Gotcha: "Background agent is stuck. How do I stop it?" - Background agents run to completion. You can't interrupt them mid-execution. - Make sure your background tasks have reasonable timeouts - For long-running tests, use explicit timeout configs
Gotcha: "I lost track of my background agents. What are they doing?" - Look for a status panel or background job indicator in the UI - Background doesn't mean invisible. Results should be logged somewhere. - Check recent results/output to see what's been completed
Tip: Default to background for routine work - Tests, linting, builds → background - Documentation generation → background - Code analysis → background - Only use foreground when you need interactivity
Tip: Use foreground for exploration - First time implementing a pattern → foreground (learn what agent does) - After you trust the pattern → background (set it and forget it)
Tip: Combine foreground + background strategically - Foreground: You're doing important work (refactoring, design) - Background: Routine tasks (tests, linting, analysis) - Example: You refactor code in foreground while background runs full test suite
Tip: Group background agents by category - If you run 5 agents, label them mentally: "testing batch", "analysis batch", "doc batch" - Makes it easier to understand overall progress
Tip: Set clear expectations for background agents - Give them specific, self-contained tasks - Make sure they don't need you to approve mid-execution - Example: "Run tests" is good. "Implement feature X" is not (needs interaction)
Lead-out
You now understand when to run subagents in the foreground versus the background. In the final video of this section, we'll put it all together and explore the most powerful parallel research patterns—using multiple subagents simultaneously to investigate, analyze, and document at scale. You'll see the techniques in action.
Reference URLs
- Foreground vs Background Execution
- Background Agent Best Practices
- Permission Modes and Safety
- Parallel Execution Patterns
Prep Reading
- Docs: "Execution Modes" — understand the behavioral differences
- Examples: Review background-safe agent configurations
- Benchmark: Time a task in foreground vs. background (show the difference)

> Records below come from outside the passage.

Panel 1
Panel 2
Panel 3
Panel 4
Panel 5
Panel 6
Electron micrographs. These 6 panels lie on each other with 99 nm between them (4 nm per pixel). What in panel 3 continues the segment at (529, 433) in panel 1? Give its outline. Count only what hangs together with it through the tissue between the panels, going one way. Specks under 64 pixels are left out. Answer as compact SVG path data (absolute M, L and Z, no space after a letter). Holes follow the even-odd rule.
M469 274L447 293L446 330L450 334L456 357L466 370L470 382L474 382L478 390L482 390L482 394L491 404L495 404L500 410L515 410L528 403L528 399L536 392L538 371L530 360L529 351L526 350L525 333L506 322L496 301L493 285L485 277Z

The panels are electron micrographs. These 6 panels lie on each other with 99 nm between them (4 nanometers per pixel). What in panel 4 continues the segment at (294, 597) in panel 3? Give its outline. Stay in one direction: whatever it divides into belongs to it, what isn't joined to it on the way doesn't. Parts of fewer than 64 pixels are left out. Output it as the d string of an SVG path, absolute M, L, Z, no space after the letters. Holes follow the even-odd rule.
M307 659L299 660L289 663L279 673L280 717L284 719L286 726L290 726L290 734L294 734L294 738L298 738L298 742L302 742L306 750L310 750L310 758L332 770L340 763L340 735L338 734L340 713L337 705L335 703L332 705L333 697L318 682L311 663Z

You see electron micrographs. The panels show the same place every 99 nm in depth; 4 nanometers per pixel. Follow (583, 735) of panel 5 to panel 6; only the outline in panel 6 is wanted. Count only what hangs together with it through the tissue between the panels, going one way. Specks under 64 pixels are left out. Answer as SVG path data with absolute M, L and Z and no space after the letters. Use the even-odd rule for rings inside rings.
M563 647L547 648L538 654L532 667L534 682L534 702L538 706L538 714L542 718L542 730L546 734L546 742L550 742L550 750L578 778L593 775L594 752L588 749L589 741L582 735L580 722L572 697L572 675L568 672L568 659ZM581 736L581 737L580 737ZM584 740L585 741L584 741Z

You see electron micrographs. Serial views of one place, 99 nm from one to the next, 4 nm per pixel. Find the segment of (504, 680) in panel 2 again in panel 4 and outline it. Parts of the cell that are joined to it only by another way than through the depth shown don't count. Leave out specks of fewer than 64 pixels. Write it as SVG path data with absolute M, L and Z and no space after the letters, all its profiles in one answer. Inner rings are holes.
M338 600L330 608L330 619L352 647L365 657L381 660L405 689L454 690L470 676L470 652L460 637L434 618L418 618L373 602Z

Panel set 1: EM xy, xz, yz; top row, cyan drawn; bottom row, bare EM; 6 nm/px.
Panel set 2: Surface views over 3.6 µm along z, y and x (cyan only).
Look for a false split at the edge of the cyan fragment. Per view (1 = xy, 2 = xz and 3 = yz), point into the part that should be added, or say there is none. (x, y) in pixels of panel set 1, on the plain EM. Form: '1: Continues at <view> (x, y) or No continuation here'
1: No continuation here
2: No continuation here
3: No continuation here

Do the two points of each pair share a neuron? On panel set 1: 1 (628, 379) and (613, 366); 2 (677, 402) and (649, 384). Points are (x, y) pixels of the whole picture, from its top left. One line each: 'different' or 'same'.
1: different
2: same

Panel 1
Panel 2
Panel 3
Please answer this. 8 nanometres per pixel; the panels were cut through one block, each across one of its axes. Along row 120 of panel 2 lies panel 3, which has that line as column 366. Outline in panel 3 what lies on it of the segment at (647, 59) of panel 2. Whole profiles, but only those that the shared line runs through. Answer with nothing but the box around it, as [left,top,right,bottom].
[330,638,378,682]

- Think: Which of your current workflows could use background agents?
Notes for Daniel
This video is about unlocking productivity. The key insight is: "While this is running, you can do something else." Make that feel revolutionary.
The Ctrl+B shortcut needs to be muscle memory for viewers. Show it multiple times, use it repeatedly in demos. Make it second nature.
The parallel agents demo is the "wow moment." Show 4 agents starting quickly in sequence, all running without blocking. This demonstrates the power of background mode.
Live-screen demonstration is critical here. Viewers need to see: - Foreground blocking and how it feels - Background starting and you continuing to work - Multiple background agents on the status panel - Results appearing as agents complete
Talk through failure handling clearly. Background agents failing doesn't crash your work—this is a safety feature, not a limitation.
Tone: You're showing a superpower. "This is how to get multiple things done at once without context-switching."
Consider showing side-by-side timer: foreground (you waiting) vs. background (you working). Visual proof of time saved.